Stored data
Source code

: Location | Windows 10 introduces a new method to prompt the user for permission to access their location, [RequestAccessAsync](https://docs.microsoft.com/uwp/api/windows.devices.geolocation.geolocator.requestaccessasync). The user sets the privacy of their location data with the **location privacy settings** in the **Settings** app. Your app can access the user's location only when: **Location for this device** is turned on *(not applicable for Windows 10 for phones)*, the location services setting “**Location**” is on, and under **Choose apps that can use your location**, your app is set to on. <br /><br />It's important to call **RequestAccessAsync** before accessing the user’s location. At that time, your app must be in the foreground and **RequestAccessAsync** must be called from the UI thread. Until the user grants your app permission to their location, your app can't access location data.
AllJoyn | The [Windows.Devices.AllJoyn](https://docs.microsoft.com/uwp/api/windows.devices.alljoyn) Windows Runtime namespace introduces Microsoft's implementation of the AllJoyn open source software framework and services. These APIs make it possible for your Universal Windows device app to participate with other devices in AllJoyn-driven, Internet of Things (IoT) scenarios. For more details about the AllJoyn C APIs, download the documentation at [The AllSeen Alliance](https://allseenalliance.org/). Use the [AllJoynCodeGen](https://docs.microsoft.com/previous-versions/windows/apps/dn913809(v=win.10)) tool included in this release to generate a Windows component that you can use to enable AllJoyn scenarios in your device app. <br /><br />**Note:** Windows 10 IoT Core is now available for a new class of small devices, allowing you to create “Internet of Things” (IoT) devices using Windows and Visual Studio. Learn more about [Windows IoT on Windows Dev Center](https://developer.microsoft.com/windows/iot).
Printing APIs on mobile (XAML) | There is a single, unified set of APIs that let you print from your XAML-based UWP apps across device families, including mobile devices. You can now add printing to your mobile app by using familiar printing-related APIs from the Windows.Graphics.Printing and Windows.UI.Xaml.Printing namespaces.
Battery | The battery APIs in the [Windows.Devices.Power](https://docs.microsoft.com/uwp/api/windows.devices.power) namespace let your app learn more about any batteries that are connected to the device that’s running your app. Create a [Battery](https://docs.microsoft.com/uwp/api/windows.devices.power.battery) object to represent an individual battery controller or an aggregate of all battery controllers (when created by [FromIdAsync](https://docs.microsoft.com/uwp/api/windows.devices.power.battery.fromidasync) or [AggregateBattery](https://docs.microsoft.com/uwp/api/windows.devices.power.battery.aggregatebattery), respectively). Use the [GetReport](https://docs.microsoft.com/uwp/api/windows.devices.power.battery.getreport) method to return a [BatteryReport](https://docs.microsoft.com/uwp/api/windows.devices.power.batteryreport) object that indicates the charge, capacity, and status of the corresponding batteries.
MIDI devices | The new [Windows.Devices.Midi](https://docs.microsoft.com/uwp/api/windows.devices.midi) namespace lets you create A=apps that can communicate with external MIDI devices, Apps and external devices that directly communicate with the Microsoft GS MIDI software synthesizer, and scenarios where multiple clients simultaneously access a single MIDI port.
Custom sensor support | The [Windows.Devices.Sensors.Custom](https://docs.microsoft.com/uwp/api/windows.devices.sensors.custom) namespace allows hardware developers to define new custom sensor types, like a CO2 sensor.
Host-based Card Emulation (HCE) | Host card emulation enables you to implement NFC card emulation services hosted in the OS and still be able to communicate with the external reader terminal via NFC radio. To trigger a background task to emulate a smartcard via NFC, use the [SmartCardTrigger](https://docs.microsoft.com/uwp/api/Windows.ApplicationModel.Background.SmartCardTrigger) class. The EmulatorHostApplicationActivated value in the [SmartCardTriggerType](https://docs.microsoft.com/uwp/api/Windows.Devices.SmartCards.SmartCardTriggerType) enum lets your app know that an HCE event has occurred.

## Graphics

• **Task item**: Search the records above for the string "communicate" and copy each line that holds it.

• **Your solution**:
MIDI devices | The new [Windows.Devices.Midi](https://docs.microsoft.com/uwp/api/windows.devices.midi) namespace lets you create A=apps that can communicate with external MIDI devices, Apps and external devices that directly communicate with the Microsoft GS MIDI software synthesizer, and scenarios where multiple clients simultaneously access a single MIDI port.
Host-based Card Emulation (HCE) | Host card emulation enables you to implement NFC card emulation services hosted in the OS and still be able to communicate with the external reader terminal via NFC radio. To trigger a background task to emulate a smartcard via NFC, use the [SmartCardTrigger](https://docs.microsoft.com/uwp/api/Windows.ApplicationModel.Background.SmartCardTrigger) class. The EmulatorHostApplicationActivated value in the [SmartCardTriggerType](https://docs.microsoft.com/uwp/api/Windows.Devices.SmartCards.SmartCardTriggerType) enum lets your app know that an HCE event has occurred.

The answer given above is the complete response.